• **TASK ITEM**
Go through the entries below and return every line that contains "insight".

Saved entries
===============
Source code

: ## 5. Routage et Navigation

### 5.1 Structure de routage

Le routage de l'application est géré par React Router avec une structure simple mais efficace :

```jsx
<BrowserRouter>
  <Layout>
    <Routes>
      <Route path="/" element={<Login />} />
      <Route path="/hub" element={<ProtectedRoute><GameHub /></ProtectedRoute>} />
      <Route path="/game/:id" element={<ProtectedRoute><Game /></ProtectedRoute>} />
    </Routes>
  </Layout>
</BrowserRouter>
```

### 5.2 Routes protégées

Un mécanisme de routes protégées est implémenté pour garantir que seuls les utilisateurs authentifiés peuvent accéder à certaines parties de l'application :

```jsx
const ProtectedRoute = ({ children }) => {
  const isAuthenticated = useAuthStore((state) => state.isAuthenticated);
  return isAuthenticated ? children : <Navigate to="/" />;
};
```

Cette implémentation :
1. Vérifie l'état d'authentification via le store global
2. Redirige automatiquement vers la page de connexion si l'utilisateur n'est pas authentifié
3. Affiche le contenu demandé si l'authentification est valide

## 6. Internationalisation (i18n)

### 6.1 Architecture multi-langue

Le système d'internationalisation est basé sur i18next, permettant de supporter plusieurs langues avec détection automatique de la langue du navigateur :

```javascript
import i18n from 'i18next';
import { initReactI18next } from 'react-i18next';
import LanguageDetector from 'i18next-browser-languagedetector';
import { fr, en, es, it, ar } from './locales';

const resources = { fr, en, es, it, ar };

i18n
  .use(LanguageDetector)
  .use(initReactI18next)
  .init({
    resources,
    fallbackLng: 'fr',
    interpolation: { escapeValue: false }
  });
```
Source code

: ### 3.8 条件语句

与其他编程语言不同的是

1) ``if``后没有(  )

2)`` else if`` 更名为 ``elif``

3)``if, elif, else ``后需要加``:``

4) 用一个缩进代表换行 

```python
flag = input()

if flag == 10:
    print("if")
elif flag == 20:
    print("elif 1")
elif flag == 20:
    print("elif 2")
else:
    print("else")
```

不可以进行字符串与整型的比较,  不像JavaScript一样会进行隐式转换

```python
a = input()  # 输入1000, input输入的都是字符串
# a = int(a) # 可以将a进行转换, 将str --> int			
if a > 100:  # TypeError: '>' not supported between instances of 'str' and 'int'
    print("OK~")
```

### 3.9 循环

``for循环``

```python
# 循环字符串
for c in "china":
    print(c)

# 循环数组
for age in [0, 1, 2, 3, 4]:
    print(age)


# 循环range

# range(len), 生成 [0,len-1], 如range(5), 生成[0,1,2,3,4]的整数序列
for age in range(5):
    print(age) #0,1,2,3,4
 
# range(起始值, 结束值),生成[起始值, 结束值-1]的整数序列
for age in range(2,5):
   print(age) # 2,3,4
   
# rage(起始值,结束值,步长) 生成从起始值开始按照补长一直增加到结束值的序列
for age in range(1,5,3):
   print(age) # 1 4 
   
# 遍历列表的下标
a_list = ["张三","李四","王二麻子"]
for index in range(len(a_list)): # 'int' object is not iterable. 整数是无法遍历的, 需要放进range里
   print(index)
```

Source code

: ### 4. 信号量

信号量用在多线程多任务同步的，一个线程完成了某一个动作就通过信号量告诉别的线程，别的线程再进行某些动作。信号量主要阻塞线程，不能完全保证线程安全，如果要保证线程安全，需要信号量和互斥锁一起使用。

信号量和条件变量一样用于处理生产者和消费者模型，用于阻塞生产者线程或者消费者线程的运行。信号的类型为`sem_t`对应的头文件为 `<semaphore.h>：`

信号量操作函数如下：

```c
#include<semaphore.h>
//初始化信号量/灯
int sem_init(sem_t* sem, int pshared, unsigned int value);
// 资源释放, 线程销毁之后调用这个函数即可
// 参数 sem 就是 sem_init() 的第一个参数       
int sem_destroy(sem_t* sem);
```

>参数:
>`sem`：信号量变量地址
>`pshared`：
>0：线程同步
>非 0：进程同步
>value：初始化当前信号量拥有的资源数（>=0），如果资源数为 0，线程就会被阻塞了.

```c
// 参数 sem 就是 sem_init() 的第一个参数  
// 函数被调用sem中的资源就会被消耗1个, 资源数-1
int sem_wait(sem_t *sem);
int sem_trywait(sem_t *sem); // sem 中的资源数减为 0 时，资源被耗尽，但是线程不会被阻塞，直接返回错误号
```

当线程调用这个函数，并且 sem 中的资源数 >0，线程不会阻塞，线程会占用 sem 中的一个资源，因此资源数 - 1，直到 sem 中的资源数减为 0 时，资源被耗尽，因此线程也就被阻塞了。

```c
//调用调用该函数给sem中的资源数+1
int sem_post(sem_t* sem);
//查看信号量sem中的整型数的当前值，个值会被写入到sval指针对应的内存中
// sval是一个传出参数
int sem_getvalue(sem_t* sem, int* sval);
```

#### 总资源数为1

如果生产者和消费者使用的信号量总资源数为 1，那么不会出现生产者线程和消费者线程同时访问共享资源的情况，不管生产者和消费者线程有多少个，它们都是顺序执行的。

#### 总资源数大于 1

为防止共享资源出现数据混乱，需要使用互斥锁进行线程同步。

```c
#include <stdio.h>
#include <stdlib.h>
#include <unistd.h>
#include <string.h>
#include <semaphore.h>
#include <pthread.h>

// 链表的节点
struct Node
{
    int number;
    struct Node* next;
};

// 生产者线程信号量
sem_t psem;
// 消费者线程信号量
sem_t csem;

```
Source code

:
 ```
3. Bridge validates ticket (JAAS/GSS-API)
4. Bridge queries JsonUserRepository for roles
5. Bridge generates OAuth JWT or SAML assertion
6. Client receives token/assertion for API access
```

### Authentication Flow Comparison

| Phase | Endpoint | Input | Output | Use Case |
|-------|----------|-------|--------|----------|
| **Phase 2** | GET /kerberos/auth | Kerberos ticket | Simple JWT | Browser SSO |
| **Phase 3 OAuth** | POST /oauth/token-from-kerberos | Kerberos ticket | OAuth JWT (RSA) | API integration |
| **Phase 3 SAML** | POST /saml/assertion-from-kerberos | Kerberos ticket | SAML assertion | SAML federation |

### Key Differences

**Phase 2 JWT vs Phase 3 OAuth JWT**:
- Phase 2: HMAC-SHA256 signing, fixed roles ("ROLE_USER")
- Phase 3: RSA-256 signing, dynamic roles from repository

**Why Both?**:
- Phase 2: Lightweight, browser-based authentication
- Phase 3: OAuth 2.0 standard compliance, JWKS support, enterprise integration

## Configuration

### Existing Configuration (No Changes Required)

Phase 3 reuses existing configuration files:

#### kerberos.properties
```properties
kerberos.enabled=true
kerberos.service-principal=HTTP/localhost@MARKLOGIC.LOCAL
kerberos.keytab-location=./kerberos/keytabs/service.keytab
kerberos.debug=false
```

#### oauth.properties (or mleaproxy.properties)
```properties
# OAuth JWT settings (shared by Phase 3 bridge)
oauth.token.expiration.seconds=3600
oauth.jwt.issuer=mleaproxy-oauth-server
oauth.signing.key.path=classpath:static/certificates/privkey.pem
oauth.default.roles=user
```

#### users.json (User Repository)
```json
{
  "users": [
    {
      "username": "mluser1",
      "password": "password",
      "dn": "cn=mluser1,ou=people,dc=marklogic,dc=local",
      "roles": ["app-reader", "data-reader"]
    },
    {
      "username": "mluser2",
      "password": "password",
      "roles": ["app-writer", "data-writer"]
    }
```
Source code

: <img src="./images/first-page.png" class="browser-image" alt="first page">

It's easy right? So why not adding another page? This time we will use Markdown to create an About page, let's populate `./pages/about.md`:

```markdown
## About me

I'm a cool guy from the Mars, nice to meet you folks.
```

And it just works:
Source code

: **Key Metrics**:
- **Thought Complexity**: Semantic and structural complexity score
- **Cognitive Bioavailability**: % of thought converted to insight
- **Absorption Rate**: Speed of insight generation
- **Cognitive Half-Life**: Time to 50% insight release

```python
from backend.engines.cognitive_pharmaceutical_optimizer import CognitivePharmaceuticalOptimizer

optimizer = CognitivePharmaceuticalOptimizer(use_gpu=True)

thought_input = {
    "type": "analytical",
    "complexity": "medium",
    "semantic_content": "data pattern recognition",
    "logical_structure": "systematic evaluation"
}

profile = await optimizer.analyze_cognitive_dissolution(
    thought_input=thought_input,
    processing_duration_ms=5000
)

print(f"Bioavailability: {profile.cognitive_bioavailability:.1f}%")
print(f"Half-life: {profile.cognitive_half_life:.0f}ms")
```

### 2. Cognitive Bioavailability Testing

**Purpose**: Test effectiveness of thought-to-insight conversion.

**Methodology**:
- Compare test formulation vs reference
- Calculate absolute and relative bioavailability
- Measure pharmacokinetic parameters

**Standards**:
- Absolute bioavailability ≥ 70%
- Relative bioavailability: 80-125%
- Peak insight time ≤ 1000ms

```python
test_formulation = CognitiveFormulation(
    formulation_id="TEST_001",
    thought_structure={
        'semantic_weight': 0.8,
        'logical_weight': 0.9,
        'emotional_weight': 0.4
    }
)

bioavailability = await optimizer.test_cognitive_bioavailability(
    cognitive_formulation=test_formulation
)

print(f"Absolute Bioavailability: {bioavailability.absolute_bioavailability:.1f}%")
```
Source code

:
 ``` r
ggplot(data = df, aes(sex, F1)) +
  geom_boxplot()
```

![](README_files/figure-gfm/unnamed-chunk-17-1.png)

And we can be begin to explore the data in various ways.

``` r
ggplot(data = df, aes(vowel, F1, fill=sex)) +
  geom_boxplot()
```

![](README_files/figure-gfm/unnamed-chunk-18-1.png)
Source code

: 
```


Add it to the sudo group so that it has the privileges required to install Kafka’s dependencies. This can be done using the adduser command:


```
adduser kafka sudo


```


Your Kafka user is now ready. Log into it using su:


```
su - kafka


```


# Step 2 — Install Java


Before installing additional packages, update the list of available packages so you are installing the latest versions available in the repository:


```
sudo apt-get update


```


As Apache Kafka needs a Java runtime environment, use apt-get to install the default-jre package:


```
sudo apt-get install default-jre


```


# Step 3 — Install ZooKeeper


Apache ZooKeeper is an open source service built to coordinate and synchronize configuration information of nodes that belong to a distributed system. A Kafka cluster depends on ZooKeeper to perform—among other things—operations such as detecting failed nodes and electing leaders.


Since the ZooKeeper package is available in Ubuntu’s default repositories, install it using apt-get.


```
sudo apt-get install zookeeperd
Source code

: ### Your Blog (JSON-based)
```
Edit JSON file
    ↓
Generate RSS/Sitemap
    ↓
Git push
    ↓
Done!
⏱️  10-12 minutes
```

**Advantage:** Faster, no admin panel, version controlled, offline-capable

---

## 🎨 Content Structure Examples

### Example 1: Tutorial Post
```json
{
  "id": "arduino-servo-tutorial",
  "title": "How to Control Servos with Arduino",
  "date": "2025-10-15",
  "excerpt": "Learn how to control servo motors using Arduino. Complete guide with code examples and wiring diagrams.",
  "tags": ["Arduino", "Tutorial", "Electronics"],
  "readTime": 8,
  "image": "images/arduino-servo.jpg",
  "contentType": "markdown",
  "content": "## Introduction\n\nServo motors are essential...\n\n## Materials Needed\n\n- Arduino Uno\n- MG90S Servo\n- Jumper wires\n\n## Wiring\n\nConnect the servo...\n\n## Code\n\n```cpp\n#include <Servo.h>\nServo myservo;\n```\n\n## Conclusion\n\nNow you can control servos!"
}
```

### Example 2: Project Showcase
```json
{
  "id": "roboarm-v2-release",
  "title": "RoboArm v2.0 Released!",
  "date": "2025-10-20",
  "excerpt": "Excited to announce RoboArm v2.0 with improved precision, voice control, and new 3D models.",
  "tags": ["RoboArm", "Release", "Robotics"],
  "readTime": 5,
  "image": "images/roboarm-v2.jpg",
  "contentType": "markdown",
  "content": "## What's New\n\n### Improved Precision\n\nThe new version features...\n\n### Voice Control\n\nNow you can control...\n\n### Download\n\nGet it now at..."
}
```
===============
• **WRITTEN RESPONSE**
- **Cognitive Bioavailability**: % of thought converted to insight
- **Absorption Rate**: Speed of insight generation
- **Cognitive Half-Life**: Time to 50% insight release
**Purpose**: Test effectiveness of thought-to-insight conversion.
- Peak insight time ≤ 1000ms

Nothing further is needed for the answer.